• _MATERIALS PROVIDED_:

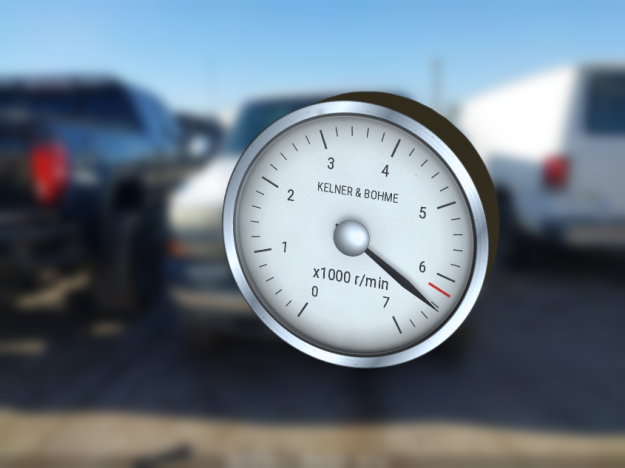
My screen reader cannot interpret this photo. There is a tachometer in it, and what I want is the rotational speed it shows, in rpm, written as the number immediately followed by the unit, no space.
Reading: 6400rpm
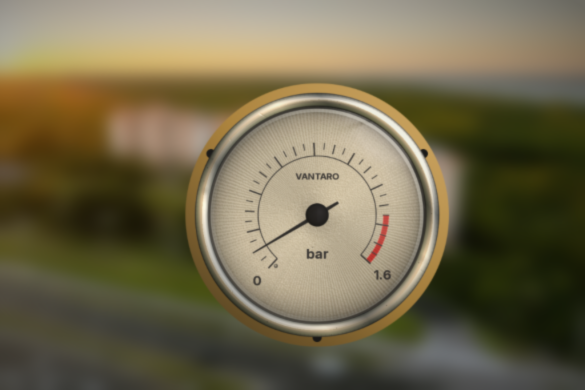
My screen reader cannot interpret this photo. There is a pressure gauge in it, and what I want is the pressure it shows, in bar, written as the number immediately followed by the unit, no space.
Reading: 0.1bar
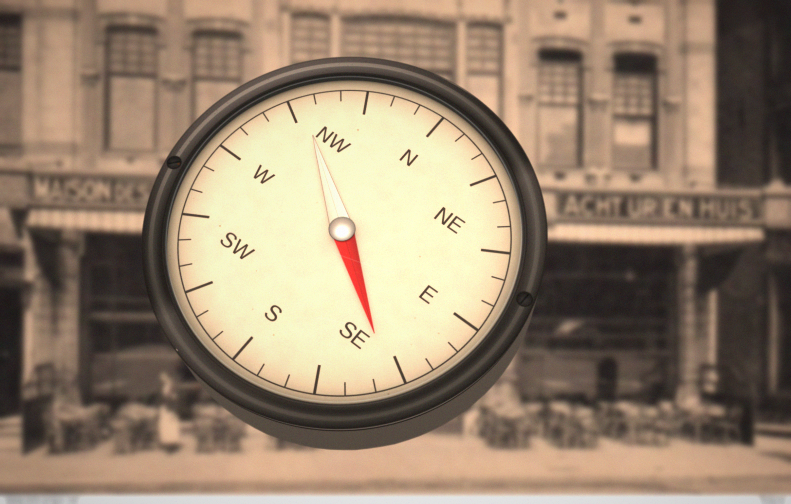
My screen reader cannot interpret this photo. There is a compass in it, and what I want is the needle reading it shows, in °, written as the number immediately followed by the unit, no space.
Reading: 125°
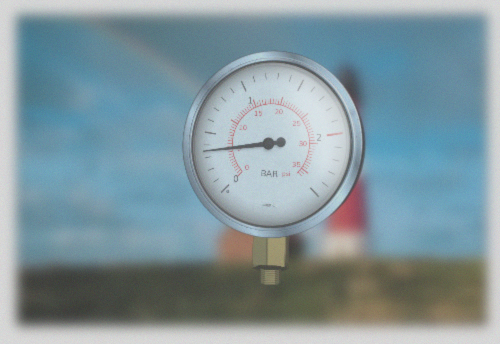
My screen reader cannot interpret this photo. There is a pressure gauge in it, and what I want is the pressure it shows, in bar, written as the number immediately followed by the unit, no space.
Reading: 0.35bar
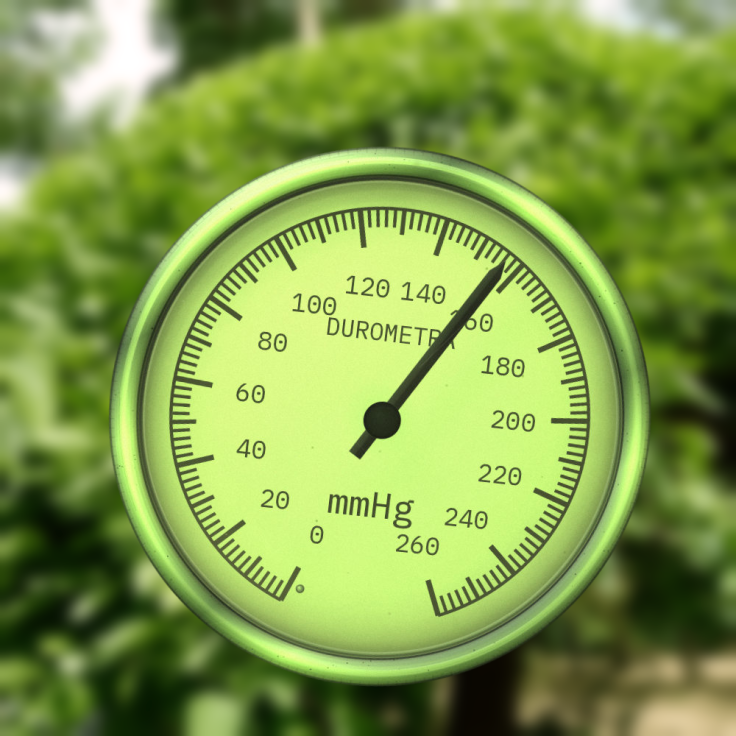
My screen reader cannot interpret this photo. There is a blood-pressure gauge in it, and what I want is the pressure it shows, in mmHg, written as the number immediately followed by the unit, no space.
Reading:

• _WHAT IS NEEDED_: Rewrite the data above with every "photo" changed to "image" and all other text left as it is. Omit the pictures.

• _SOLUTION TO THIS PROBLEM_:
My screen reader cannot interpret this image. There is a tachometer in it, and what I want is the rotational speed it shows, in rpm, written as the number immediately followed by the unit, no space.
Reading: 6400rpm
My screen reader cannot interpret this image. There is a pressure gauge in it, and what I want is the pressure it shows, in bar, written as the number immediately followed by the unit, no space.
Reading: 0.1bar
My screen reader cannot interpret this image. There is a compass in it, and what I want is the needle reading it shows, in °, written as the number immediately followed by the unit, no space.
Reading: 125°
My screen reader cannot interpret this image. There is a pressure gauge in it, and what I want is the pressure it shows, in bar, written as the number immediately followed by the unit, no space.
Reading: 0.35bar
My screen reader cannot interpret this image. There is a blood-pressure gauge in it, and what I want is the pressure it shows, in mmHg, written as the number immediately followed by the unit, no space.
Reading:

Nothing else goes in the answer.